Olympia Deputy Police Chief Aaron Jelcick said qualification involves shooting 24 rounds at different distances, which for him, he said, takes about five minutes.

But Kollmann said a squad of Lacey officers was sent to the range in November 2017 for training, according to the guild’s L&I complaint.

When he asked questions about why, the chief attributed it to “poor communication,” the complaint reads. The guild also expressed disappointment that safety information wasn’t shared with Lacey officers, particularly female officers who might have been pregnant.

L&I did not share details of its investigation, other than that it investigated the complaint about possible lead exposure to Lacey police officers, spokesman Tim Church said.

Church said the agency has had a “closing conference” with the city.

“During a closing conference, we explain what we have found, if any citations or penalties are expected, and take any final input,” he said. “The inspection is not final until we issue our ‘Citation and Notice.’”

Church said that could happen in mid-August.

“We were comfortable with what the city of Olympia was doing with that range,” Chief Pierpoint said. “I’m not sure they have found anything wrong with the range.”

Fred Meyer security jobs

Local businesses can hire off-duty police officers, something Kroger-owned Fred Meyer took advantage of for its Sleater-Kinney Road store in Lacey in late 2016.

It became a popular detail for police. When the Fred Meyer shift schedule was posted, officers would line up to fill available spots, Kollmann said. They enjoyed the extra money and the interaction with the public, he said.

The store is unusual in that it has three exits. It also had to adjust to the city’s plastic bag ban, which meant that some customers brought their own bags, some pay for paper bags and some simply paid for their food and carried it out by hand. Or not.

Kollmann said police were hired because the store was losing $5,000 to $7,000 a week in merchandise, which was reduced to $1,900 a week after several months with officers there. The store also experienced an increase in sales after 9 p.m.

But the Fred Meyer detail ended in early 2018, much to the guild’s surprise.

The guild learned that the city had unilaterally sought more money from Kroger, but the company rejected the increase and decided to hire Washington State Patrol troopers instead, according to an unfair labor complaint the guild filed.

“The city’s desire to engage in ‘profit-taking’ on the officers’ off-duty employment assignments has resulted in a loss of work and income opportunities,” the complaint reads.

Despite charging a $70-per-hour rate for its officers, City Manager Spence defended the need for an increase to cover expenses that were running closer to $80 per hour, he said.

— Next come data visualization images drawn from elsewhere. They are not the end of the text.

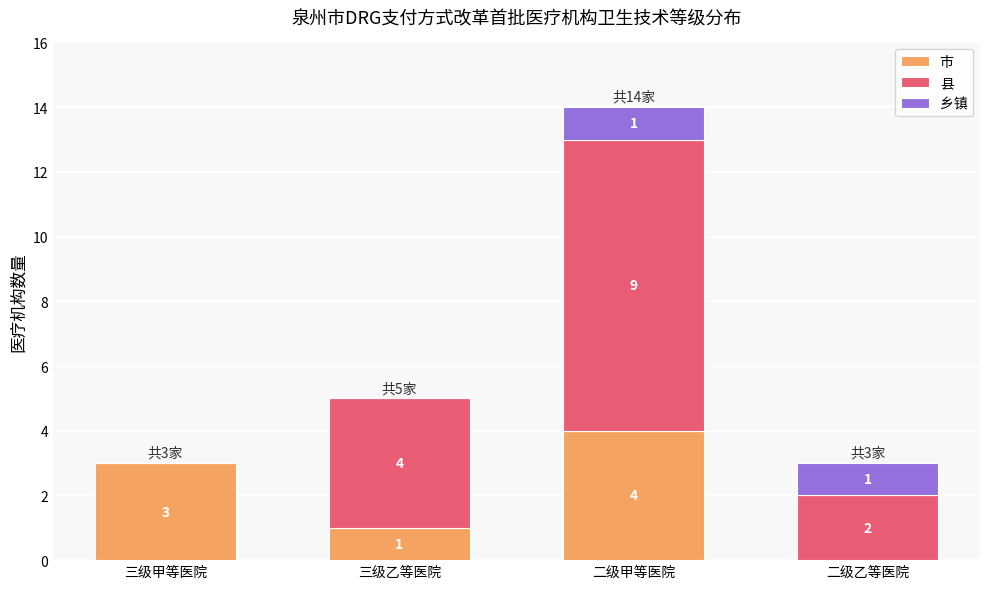

What is the highest value of the 市 series?

4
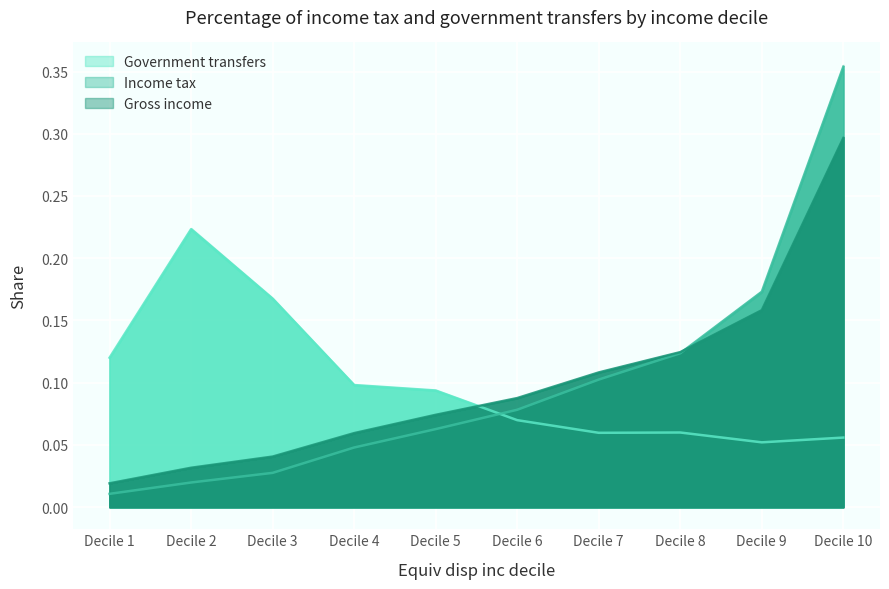

List the series in order of their overall mean, highest first.

Government transfers, Gross income, Income tax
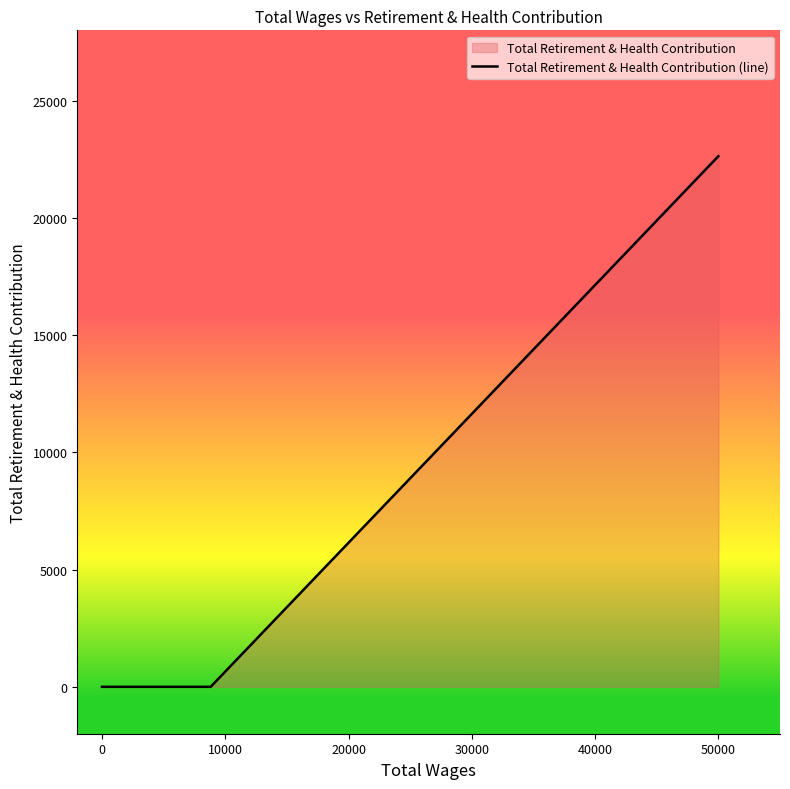

The chart shows a value of 7032 at 20000. True or false?

False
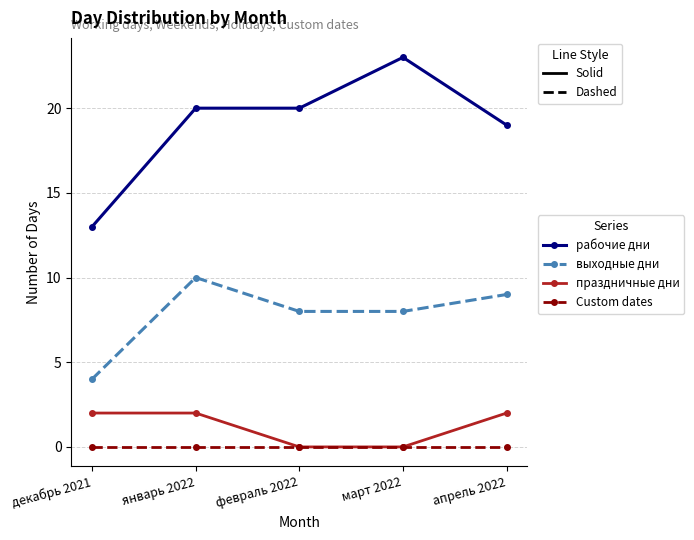

Reading left to right, list all the values displayed in this chart.

рабочие дни: 13	20	20	23	19
выходные дни: 4	10	8	8	9
праздничные дни: 2	2	0	0	2
Custom dates: 0	0	0	0	0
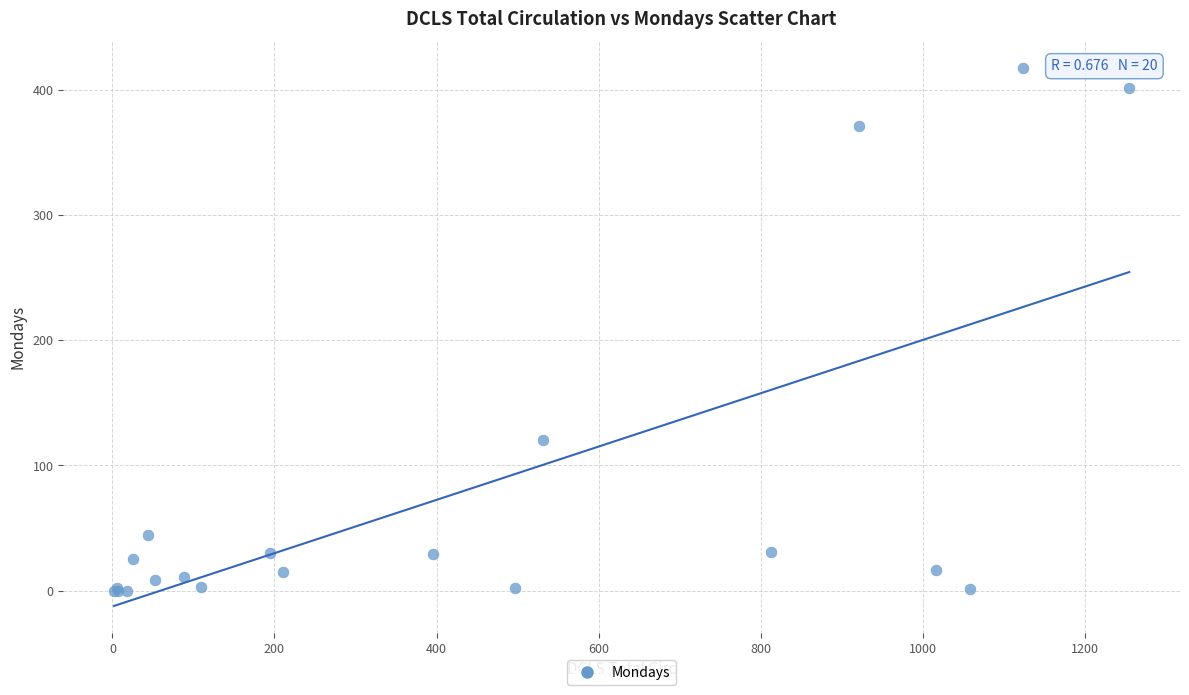

What Y value in the scatter plot is closest to 208?

120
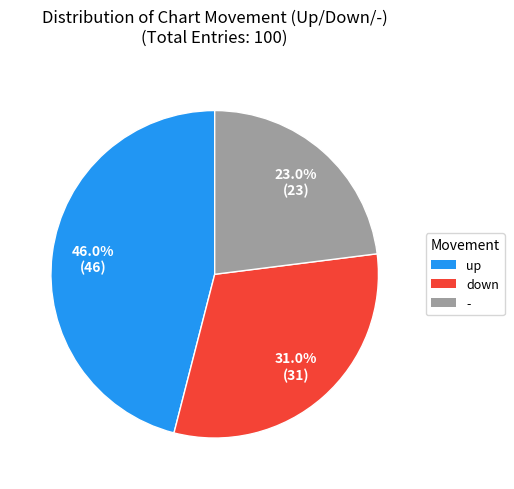

Is it true that up is 46% of the pie?

True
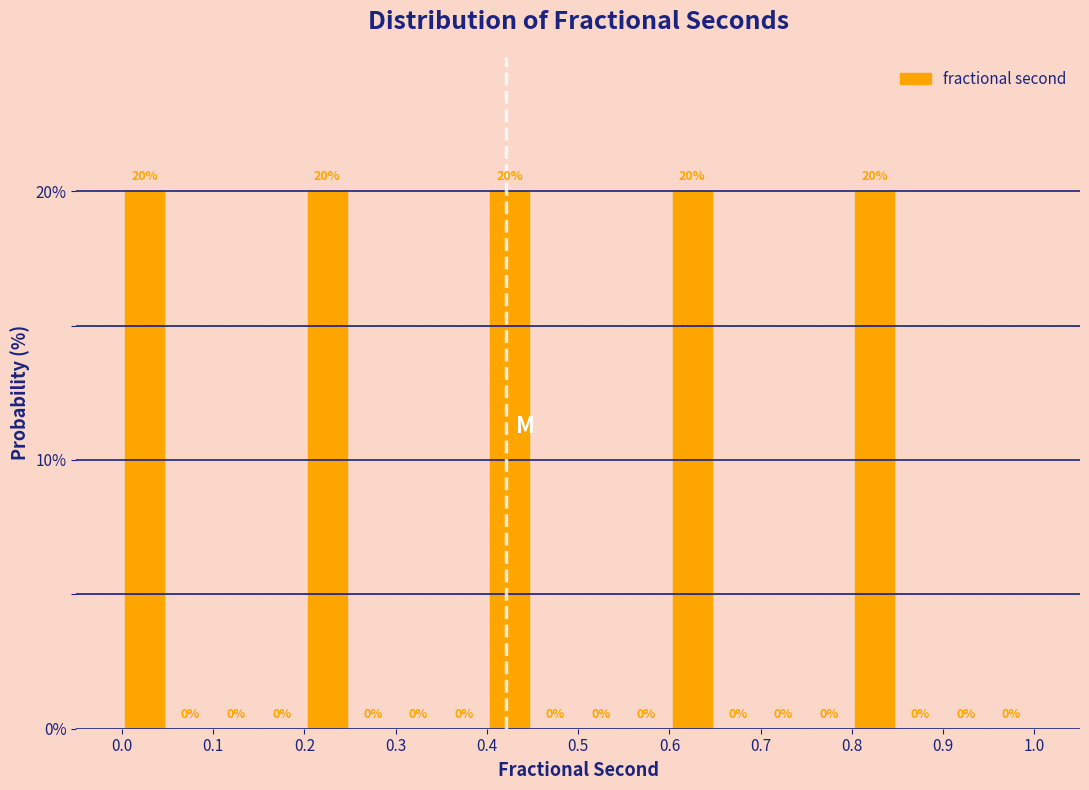

Reading left to right, list every bar in this chart as the range it spans on the x-axis followed by its height.

0.00 to 0.05: 20
0.05 to 0.10: 0
0.10 to 0.15: 0
0.15 to 0.20: 0
0.20 to 0.25: 20
0.25 to 0.30: 0
0.30 to 0.35: 0
0.35 to 0.40: 0
0.40 to 0.45: 20
0.45 to 0.50: 0
0.50 to 0.55: 0
0.55 to 0.60: 0
0.60 to 0.65: 20
0.65 to 0.70: 0
0.70 to 0.75: 0
0.75 to 0.80: 0
0.80 to 0.85: 20
0.85 to 0.90: 0
0.90 to 0.95: 0
0.95 to 1.00: 0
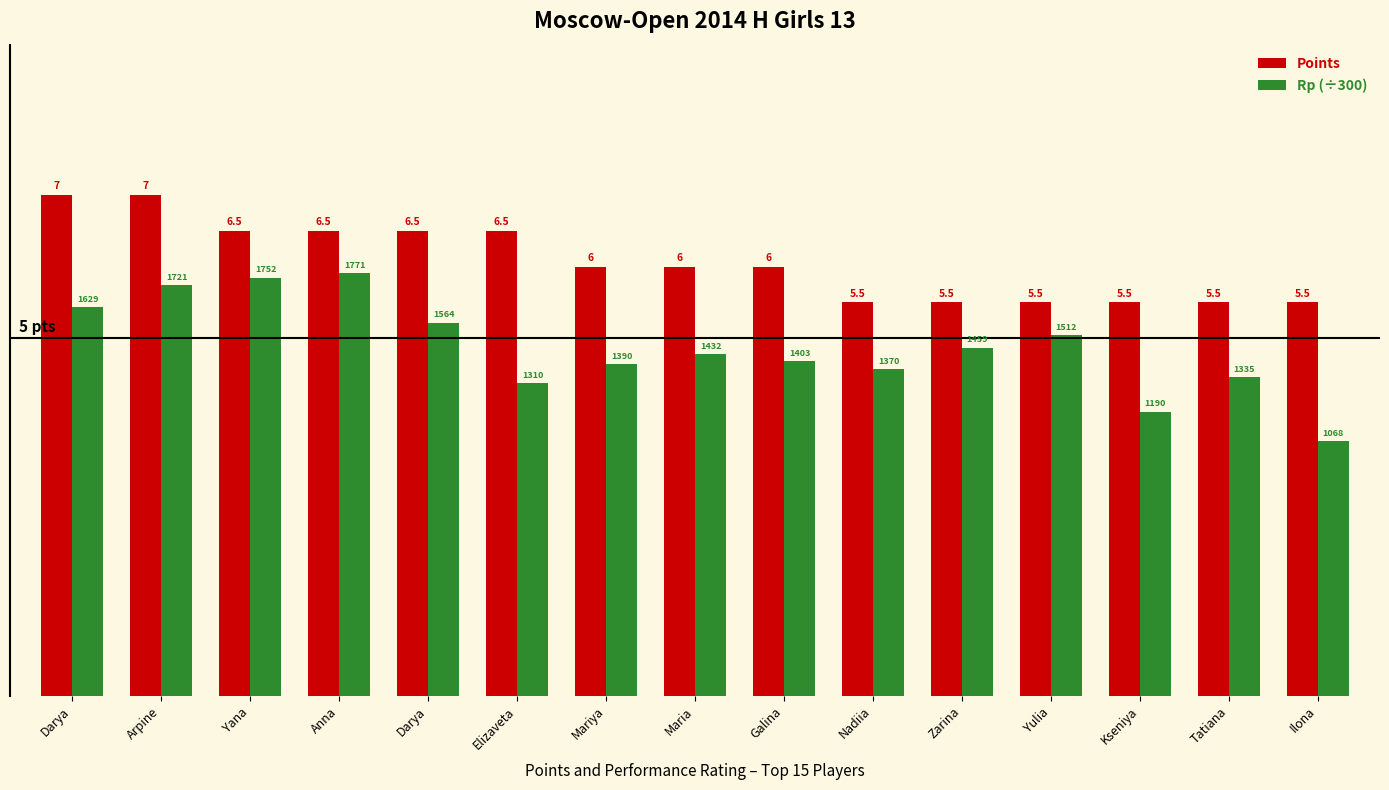

List the series in order of their overall mean, highest first.

Points, Rp (÷300)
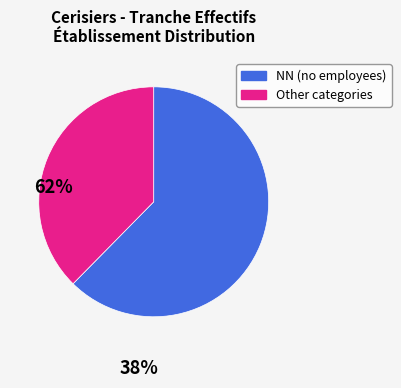

Is there any slice that represents more than half of the pie?

Yes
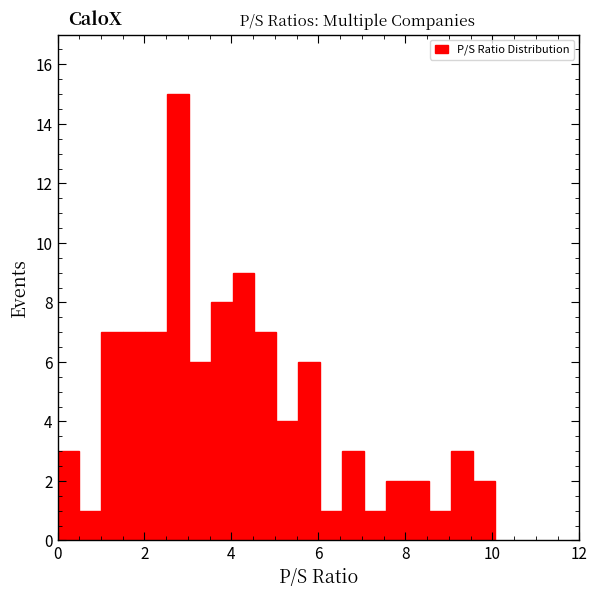

Around what value on the x-axis is the tallest bar? Give the approximate position of its centre, as read against the axis.

2.8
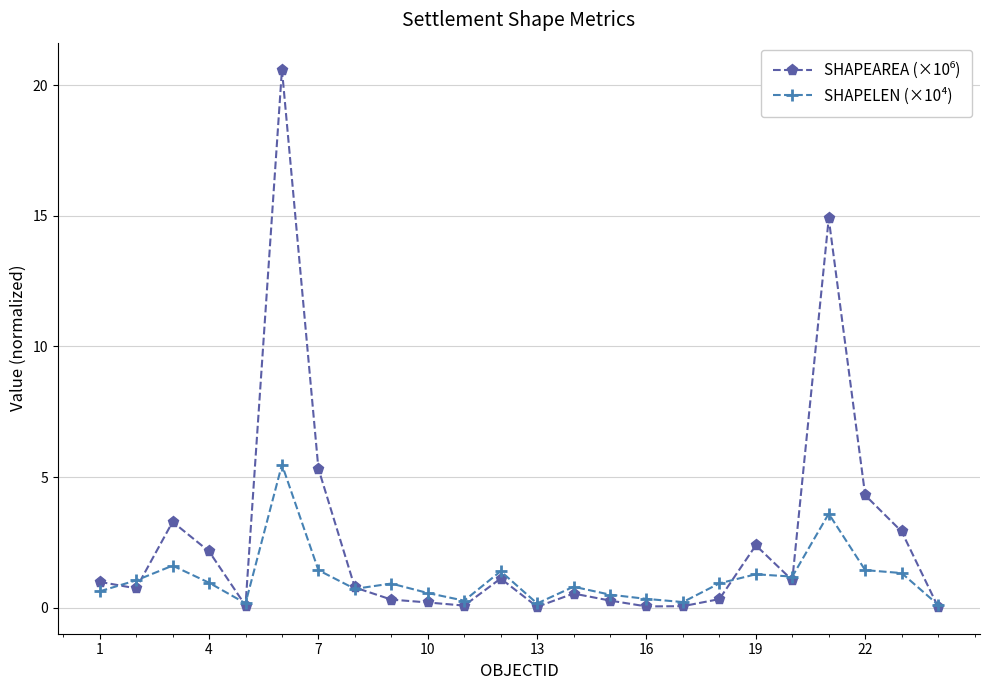

True or false: SHAPELEN (×10⁴) has more than 2 points higher than both neighbors.

True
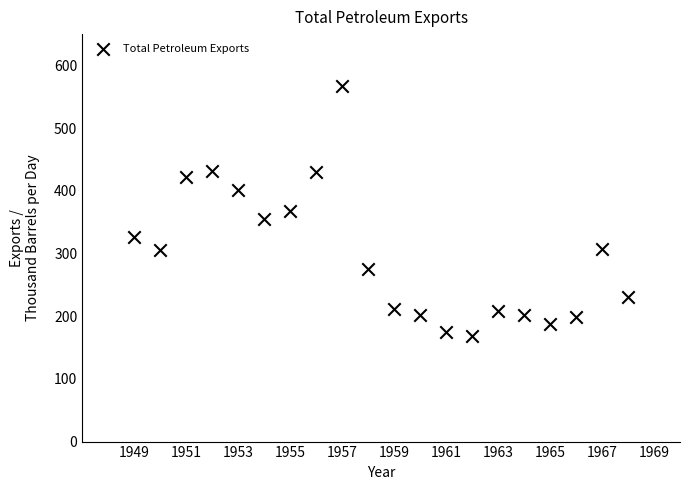

What is the range of X values (max minus min)?

19.0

The city is accountable to taxpayers and needs to make sure it’s covering expenses, Spence said.

However, the city did agree to notify the guild when a third party expresses concerns about the cost of an off-duty detail. It was formalized in a memorandum of understanding between the guild and city in June.

Keeping up with growth

Kollmann said the guild sees a need for more officers as the city gets closer to 50,000 people, or grows its boundaries through annexation.

“Staffing hasn’t changed in years,” he said.

Chief Pierpoint said Lacey has 36 patrol officers. Olympia, a city of similar size, has 34, with seven more on the way, Olympia police spokesman Lower said.

But adding officers is easier said than done, Pierpoint said.

Pierpoint just hired a new officer, but with additional training requirements, it will take about six months for that new recruit to be ready. And there’s a lot of competition for those who want to be in law enforcement because departments throughout the state have openings, he said.

Spence said the needs of the department are evaluated every year during budget season. For 2018, the total safety budget was $12.4 million, or 21 percent of the city’s general fund budget.

The police department’s needs have to be balanced with other needs: parks, roads, and an organization to implement them, Spence said.

But Kollmann said more must be done for officers.

“If the department and city continue to ignore officer concerns, a no-confidence vote for the entire command staff may be called for,” he said.